• [DIRECTIONS]:
In the records below, pick out all lines containing the word "violate".

• [GIVEN DATA]:
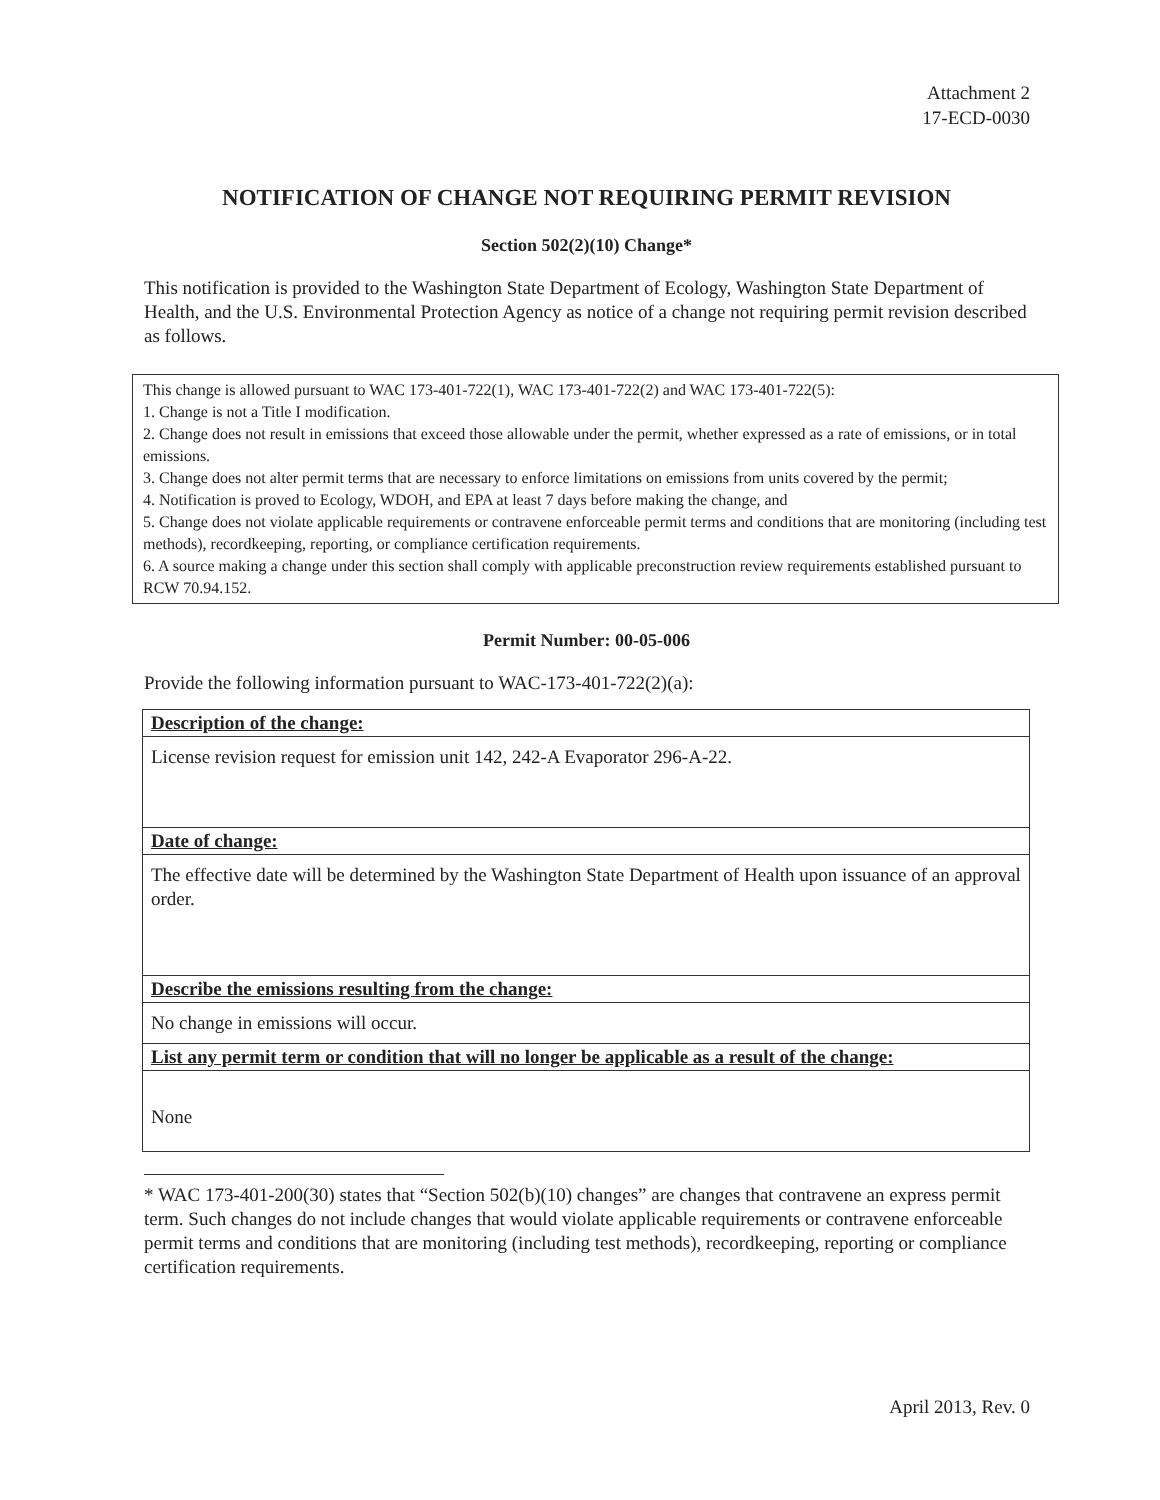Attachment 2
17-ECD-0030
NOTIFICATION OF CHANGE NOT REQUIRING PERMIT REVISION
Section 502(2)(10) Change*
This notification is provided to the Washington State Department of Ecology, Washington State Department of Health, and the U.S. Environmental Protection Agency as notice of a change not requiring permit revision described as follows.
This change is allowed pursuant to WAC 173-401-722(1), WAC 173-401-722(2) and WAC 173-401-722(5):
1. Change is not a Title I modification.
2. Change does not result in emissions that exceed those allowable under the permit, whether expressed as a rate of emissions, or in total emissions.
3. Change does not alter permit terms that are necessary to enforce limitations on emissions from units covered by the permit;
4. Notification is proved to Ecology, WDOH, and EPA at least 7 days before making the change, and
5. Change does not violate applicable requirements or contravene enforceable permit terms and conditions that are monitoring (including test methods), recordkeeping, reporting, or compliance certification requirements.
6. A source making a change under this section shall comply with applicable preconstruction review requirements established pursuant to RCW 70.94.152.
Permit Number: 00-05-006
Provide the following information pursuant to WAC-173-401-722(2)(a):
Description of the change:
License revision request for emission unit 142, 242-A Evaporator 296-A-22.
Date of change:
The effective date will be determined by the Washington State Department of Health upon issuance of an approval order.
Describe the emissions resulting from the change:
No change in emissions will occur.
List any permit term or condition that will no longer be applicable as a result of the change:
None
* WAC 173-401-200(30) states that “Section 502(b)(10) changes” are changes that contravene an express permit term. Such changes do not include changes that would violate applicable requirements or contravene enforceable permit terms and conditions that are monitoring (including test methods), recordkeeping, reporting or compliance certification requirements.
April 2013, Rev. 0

• [COMPLETED TASK]:
5. Change does not violate applicable requirements or contravene enforceable permit terms and conditions that are monitoring (including test methods), recordkeeping, reporting, or compliance certification requirements.
* WAC 173-401-200(30) states that “Section 502(b)(10) changes” are changes that contravene an express permit term. Such changes do not include changes that would violate applicable requirements or contravene enforceable permit terms and conditions that are monitoring (including test methods), recordkeeping, reporting or compliance certification requirements.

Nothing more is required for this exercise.